Because of the low percentage of treated children, individual practice among the doctors could be a confounder. A larger study could have minimized this. The strength with the present study is that it has dealt with every single case in depth. The limitations are the fact that, although a large number of patients were included, only a few had been treated with acid reducing drugs. The lack of a validated treatment regime has not changed over the last decade. Reported side-effects have been debated at international forums20, but have not impacted on the use in our neonatal population. Today, the use of intravenous omeprazole has changed to intravenous esomeprazole and oral administration is mainly carried out with esomeprazole granules for pediatric use, and the previous wide dosing strategy has now changed to 1 mg/kg, which is described as safe, but not superior to placebo for children >1 month of age in the pharmacokinetic information supplied by AstraZeneca. We postulate that findings in the present study are still valid in Sweden. There is a lack of evidence for the need and effect of acid reducing drugs in the neonatal population.
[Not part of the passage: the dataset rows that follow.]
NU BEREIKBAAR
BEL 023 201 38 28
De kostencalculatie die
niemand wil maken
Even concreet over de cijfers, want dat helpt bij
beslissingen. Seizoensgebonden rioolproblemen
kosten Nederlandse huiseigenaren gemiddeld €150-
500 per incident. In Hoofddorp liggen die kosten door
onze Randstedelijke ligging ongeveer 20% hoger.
There are no guidelines for treatment with acid reducing drugs in the most vulnerable patients, i.e. the neonates. We also speculate that this could be the case with other off-label drugs in neonatal care and that the present study should encourage similar studies on other drugs.

Conclusions

There is a wide variation in treatment regimens of acid reducing drugs given to newborn infants. The percentage of treated children are much lower than earlier reports from the US and UK. No conclusions can be drawn as to whether the doses and dosing intervals used gave sufficient acid suppression, since the effect of the therapy was not recorded. The present study is only a retrospective study and data are not truly comparable with other studies. Further studies are therefore warranted to evaluate effective doses and pharmacokinetics of acid reducing drugs in newborn infants.

Acknowledgments

The authors wish to thank all the nurses and administrative staff who helped with data collection.

The peer reviewers on this manuscript have disclosed any relevant financial relationships.

Transparency

Declaration of funding

This study has received no external funding.

Declaration of financial/other relationships

None of the authors have any conflicts of interests. L.G. is a pediatrician employed by Karolinska University Hospital. S.E., Å.A. and P.N. were at the time of the study employed by the Karolinska Pharmacy.